PHL Pavilion a ‘must-see’ at Venice Biennale, say int’l art groups

May 10, 2015

Two international art groups picked the Philippine Pavilion as a “must-see” at the Venice Biennale International Art Exhibition.

Fine arts auction house Christie’s and United Kingdom-based artists information company a-n both recommended the Philippine’s comeback pavilion “Tie a String Around the World” at the Palazzo Mora to their followers, especially those who don’t have time to view all the 80+ national pavilions.

Five decades after its first appearance at the international art event, the Philippines returned to the Venice Biennale with an exhibit that tackles conquerors and the West Philippine Sea territorial issue. The theme in keepping with the exhibition’s overall theme of “All The World’s Futures,” curated by Nigerian art critic and museum director Okwui Enwezor—the first African to curate the oldest contemporary art fair.

The Philippine pavilion is curated by art academic Patrick Flores. It features a newly restored version of the 1950 film “Genghis Khan,” directed by National Artist Manuel Conde and co-written and designed by National Artist Carlos Francisco.

The film is in dialogue with newly commissioned works by intermedia artist Jose Tence Ruiz and filmmaker Manny Montelibano.

Ruiz created his interpretation of the BRP Sierra Madre, the Philippines’ rusty and dilapidated outpost on the Ayungin Shoal. The installation art is titled “Shoal.”
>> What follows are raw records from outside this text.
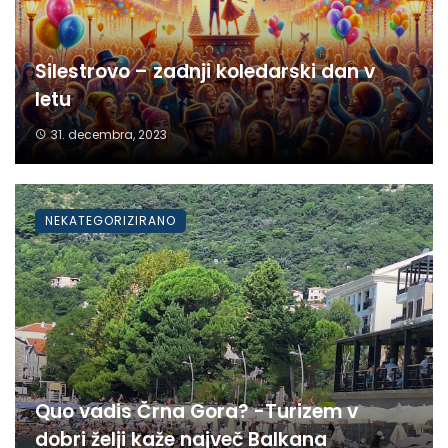
Silestrovo – zadnji koledarski dan v
letu
31. decembra, 2023
NEKATEGORIZIRANO
Quo vadis Črna Gora? -Turizem v
dobri želji kaže največ Balkana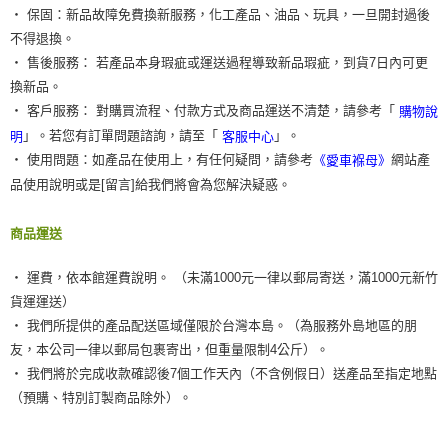
‧ 保固：新品故障免費換新服務，化工產品、油品、玩具，一旦開封過後
不得退換。
‧ 售後服務： 若產品本身瑕疵或運送過程導致新品瑕疵，到貨7日內可更
換新品。
‧ 客戶服務： 對購買流程、付款方式及商品運送不清楚，請參考「
購物說
」。若您有訂單問題諮詢，請至「
」。
明
客服中心
‧ 使用問題：如產品在使用上，有任何疑問，請參考
網站產
《愛車褓母》
品使用說明或是[留言]給我們將會為您解決疑惑。
商品運送
‧ 運費，依本館運費說明。 （未滿1000元一律以郵局寄送，滿1000元新竹
貨運運送）
‧ 我們所提供的產品配送區域僅限於台灣本島。（為服務外島地區的朋
友，本公司一律以郵局包裹寄出，但重量限制4公斤）。
‧ 我們將於完成收款確認後7個工作天內（不含例假日）送產品至指定地點
（預購、特別訂製商品除外）。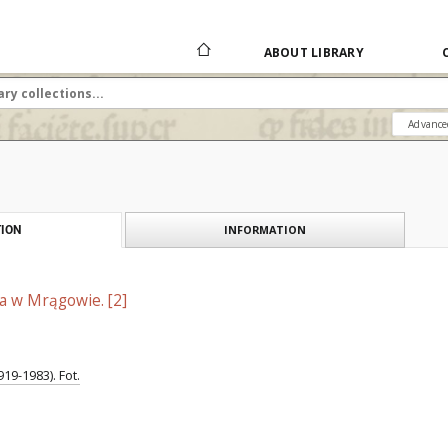
ABOUT LIBRARY
Advance
INFORMATION
ION
ia w Mrągowie. [2]
19-1983). Fot.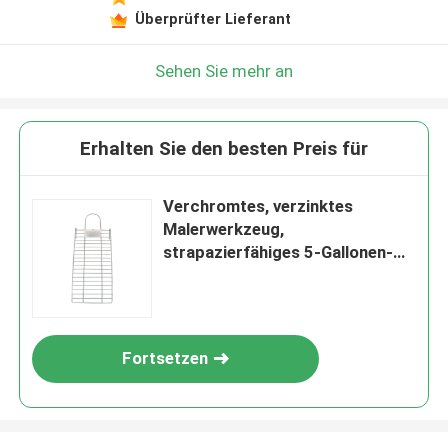
Überprüfter Lieferant
Sehen Sie mehr an
Erhalten Sie den besten Preis für
Verchromtes, verzinktes
Malerwerkzeug,
strapazierfähiges 5-Gallonen-
Eimergitter
Fortsetzen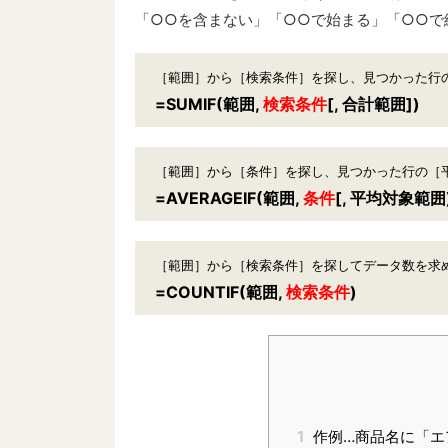
「○○を含まない」「○○で始まる」「○○で
［範囲］から［検索条件］を探し、見つかった行
=SUMIF(範囲,
検索条件
[, 合計範囲])
［範囲］から［条件］を探し、見つかった行の［
=AVERAGEIF(範囲,
条件
[, 平均対象範囲
［範囲］から［検索条件］を探してデータ数を求
=COUNTIF(範囲,
検索条件
)
1
作例…商品名に「エ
Montelibano features a multi-channel video called “A Dashed State,” shot in the southern part of Palawan, a place relatively shut out from the rest of the world except for the constant intrusion of Chinese channels on the radio.

Despite being an early favorite, the Philippine Pavilion did not bag the Golden Lion for Best National Participation. The award went to Armenia.

Its pavilion “Armenity/Haiyutioun” tackles the Armenian genocide and diaspora and features Armenian diaspora artists.

Nonetheless, project advocate Senator Loren Legarda pointed out that the Philippines’ return to the Venice Biennale is already a great achievement.

“Our return to the Venice Biennale after 51 years of absence is a great achievement already and for the Philippine Pavilion to be regarded as a must-see pavilion is very rewarding. It makes me even prouder of our artists,” she said.

Before the Philippine team headed to Italy, the senator also confirmed during a reception in celebration of the country’s comeback to the Venice Biennale that “Tie a String Around the World” will be brought back home and exhibited at the University of the Philippines Vargas Museum, Flores’ home base, after its run in the international exhibition.

Venice Biennale will run until November 22.